◆ **Stored records**:
----

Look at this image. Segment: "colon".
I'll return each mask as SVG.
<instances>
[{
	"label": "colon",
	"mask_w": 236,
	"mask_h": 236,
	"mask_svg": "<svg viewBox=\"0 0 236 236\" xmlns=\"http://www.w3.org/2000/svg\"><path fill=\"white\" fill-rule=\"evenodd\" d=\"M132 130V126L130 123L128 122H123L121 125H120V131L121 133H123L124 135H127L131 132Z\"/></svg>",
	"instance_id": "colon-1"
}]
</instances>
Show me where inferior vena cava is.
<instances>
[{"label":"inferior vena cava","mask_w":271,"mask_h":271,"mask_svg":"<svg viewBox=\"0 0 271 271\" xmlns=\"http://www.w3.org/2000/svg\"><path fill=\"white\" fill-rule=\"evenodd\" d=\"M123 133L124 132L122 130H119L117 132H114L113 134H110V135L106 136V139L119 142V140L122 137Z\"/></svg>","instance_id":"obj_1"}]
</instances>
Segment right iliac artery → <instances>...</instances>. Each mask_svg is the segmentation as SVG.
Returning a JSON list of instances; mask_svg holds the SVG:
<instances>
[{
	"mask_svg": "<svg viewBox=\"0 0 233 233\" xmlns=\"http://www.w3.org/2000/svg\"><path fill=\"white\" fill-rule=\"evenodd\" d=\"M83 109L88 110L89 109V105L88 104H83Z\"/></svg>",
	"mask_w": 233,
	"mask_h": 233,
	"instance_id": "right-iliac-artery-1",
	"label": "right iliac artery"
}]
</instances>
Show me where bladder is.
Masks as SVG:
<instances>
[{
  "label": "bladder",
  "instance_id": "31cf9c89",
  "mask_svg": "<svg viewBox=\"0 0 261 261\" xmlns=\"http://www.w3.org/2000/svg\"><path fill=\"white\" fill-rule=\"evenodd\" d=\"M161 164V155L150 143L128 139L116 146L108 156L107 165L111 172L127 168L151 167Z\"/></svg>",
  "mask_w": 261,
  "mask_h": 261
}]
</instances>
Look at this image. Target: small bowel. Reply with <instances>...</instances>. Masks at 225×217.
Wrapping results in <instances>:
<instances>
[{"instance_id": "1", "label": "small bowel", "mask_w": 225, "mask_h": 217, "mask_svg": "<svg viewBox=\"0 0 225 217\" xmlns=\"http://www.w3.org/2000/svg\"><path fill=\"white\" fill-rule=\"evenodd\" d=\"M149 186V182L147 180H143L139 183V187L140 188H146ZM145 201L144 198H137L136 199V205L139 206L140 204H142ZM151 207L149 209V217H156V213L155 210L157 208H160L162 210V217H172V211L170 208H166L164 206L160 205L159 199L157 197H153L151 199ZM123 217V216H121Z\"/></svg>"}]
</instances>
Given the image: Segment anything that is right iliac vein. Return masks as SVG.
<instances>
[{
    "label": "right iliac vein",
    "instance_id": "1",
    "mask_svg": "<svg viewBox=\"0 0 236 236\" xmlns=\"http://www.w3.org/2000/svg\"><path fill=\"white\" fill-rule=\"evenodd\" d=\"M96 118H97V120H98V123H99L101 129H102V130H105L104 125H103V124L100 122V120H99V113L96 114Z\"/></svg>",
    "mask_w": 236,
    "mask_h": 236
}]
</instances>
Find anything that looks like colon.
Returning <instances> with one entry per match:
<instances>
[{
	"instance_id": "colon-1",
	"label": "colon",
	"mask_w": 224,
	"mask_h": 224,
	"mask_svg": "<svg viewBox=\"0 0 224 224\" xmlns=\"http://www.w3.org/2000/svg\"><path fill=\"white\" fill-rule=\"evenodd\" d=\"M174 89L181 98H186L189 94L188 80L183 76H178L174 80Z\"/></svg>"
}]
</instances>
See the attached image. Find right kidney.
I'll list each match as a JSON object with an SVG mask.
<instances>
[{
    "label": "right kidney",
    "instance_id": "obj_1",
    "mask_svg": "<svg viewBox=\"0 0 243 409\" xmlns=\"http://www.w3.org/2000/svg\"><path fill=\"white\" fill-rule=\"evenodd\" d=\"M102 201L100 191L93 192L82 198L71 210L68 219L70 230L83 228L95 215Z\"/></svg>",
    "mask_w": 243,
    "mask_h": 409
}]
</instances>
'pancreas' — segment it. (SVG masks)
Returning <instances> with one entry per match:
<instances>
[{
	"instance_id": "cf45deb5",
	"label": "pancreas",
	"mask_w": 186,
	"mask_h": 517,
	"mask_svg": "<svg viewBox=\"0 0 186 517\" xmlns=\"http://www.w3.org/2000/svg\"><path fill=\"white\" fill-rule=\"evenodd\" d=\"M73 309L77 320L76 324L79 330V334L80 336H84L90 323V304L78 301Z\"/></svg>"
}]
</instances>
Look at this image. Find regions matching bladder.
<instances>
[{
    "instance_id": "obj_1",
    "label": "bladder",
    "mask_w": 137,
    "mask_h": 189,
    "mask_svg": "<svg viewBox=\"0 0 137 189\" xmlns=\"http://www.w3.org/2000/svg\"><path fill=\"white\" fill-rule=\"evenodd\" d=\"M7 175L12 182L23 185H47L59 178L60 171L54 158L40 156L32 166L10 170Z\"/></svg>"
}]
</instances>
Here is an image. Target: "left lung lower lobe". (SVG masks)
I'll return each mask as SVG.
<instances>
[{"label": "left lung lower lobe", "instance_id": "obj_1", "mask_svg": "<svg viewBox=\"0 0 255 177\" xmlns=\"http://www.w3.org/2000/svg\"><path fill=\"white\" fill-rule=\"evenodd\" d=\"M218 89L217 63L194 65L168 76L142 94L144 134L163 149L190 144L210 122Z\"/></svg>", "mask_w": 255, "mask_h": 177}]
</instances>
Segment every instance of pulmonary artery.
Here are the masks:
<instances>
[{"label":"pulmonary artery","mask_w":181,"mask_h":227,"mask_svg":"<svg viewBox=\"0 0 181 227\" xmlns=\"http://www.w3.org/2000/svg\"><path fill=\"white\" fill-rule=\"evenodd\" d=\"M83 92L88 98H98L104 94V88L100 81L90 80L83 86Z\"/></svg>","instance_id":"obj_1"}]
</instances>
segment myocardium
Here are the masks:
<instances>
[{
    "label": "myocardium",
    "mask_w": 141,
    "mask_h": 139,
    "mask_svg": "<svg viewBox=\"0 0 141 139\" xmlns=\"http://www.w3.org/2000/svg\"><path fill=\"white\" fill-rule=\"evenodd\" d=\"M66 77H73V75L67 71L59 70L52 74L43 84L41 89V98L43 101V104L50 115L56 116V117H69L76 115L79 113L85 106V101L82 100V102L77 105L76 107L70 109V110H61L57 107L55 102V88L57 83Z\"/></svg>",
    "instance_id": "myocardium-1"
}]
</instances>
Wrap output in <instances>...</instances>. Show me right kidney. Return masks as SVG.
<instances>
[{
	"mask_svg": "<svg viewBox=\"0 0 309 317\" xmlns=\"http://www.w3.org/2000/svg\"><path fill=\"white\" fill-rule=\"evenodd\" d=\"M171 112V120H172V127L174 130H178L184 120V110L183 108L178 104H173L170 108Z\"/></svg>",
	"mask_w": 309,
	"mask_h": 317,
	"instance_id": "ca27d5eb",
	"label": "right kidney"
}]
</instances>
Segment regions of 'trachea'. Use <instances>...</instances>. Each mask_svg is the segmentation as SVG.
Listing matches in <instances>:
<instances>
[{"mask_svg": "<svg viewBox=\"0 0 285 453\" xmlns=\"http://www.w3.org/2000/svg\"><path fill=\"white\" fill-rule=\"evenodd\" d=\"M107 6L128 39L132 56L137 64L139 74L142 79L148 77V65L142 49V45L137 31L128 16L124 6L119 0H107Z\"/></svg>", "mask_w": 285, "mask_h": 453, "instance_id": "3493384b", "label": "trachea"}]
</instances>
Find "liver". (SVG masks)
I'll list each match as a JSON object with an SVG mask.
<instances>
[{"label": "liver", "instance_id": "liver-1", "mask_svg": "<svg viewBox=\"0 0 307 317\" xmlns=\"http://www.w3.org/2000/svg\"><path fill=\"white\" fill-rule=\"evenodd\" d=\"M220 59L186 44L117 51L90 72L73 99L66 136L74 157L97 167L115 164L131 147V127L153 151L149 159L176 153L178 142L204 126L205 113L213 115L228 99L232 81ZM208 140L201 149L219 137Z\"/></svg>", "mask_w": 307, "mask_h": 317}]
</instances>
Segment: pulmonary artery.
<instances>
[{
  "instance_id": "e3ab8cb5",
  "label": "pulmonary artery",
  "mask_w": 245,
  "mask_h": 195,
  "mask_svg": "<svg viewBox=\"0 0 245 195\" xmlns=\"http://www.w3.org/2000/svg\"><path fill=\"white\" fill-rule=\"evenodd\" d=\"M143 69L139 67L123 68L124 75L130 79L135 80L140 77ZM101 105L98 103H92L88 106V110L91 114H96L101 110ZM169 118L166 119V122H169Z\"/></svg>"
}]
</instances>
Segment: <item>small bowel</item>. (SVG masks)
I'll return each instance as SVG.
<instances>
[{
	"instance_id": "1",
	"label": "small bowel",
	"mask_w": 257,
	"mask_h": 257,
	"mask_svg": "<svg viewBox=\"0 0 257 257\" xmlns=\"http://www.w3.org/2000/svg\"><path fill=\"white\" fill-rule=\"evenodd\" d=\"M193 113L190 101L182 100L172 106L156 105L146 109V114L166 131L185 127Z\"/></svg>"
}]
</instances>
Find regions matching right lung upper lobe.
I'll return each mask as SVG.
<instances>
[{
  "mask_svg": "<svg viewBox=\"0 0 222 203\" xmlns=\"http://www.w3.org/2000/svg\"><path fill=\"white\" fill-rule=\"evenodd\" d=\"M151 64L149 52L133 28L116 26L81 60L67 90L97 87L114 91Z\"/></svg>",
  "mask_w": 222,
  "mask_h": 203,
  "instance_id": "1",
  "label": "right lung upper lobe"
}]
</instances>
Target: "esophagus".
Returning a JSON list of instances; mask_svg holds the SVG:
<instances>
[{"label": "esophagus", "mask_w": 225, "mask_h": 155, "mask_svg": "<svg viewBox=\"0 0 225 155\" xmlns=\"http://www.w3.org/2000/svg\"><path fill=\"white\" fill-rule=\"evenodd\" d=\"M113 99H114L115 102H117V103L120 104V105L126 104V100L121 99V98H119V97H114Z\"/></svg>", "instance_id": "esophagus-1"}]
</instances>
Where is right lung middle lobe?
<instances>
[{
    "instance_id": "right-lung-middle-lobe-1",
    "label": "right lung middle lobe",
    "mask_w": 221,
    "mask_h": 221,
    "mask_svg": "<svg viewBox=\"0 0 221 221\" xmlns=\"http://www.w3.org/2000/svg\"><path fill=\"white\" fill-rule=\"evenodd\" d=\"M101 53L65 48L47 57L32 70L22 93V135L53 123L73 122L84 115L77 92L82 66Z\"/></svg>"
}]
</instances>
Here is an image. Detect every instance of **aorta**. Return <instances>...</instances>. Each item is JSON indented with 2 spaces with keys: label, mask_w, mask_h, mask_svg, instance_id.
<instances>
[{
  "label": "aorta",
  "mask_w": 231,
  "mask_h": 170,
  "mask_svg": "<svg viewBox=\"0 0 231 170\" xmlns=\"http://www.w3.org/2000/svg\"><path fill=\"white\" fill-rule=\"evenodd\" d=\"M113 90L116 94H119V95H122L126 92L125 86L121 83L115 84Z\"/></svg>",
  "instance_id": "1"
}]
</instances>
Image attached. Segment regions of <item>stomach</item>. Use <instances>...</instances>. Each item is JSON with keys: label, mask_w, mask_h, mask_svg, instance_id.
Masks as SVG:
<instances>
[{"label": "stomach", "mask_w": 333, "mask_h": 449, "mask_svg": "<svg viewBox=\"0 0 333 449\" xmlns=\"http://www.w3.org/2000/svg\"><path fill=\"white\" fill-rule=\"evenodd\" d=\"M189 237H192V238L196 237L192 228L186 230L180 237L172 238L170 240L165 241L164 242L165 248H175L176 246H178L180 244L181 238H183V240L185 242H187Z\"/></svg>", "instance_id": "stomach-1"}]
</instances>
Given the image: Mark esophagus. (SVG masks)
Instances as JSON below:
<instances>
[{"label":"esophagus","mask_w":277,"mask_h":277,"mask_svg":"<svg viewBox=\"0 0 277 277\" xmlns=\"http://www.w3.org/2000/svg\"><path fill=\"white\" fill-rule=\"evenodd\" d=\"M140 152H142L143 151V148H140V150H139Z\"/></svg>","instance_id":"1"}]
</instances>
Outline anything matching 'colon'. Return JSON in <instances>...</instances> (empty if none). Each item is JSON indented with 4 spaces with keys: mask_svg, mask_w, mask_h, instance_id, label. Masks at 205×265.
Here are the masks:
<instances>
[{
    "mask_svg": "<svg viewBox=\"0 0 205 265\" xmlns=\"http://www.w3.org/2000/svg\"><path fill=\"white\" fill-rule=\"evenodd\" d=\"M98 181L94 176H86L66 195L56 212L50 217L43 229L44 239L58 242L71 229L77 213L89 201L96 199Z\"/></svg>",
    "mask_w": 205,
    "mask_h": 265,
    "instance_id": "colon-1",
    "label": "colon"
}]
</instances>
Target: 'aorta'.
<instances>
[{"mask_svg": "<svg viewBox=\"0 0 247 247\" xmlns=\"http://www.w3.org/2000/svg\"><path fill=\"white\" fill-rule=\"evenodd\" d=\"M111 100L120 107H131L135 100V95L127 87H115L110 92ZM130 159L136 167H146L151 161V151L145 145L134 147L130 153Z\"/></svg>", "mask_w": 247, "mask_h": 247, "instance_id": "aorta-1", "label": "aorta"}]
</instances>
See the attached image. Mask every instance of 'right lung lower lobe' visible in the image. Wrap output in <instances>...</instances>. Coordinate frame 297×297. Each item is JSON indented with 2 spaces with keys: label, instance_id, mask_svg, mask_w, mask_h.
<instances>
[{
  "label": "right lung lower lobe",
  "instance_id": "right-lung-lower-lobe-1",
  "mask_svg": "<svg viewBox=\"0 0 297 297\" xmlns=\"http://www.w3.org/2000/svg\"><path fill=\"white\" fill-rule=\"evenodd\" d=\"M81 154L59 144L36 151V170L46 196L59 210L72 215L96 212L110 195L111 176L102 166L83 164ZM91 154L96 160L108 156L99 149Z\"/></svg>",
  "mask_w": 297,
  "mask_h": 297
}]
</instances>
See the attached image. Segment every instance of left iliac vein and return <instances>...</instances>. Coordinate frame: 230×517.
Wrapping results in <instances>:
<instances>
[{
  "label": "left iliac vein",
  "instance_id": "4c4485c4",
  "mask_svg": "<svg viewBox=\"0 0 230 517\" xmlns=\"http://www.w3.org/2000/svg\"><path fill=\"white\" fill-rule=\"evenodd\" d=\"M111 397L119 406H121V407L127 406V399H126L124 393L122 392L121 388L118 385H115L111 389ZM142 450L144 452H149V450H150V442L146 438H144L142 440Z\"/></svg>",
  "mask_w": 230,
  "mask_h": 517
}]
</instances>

----

◆ **To be done**:
Please gather every line in the listing above that contains the word "regions", counting only matches with the same letter case.

◆ **Expected answer**:
Look at this image. Find regions matching bladder.
Segment regions of 'trachea'. Use <instances>...</instances>. Each mask_svg is the segmentation as SVG.
Find regions matching right lung upper lobe.
Image attached. Segment regions of <item>stomach</item>. Use <instances>...</instances>. Each item is JSON with keys: label, mask_w, mask_h, mask_svg, instance_id.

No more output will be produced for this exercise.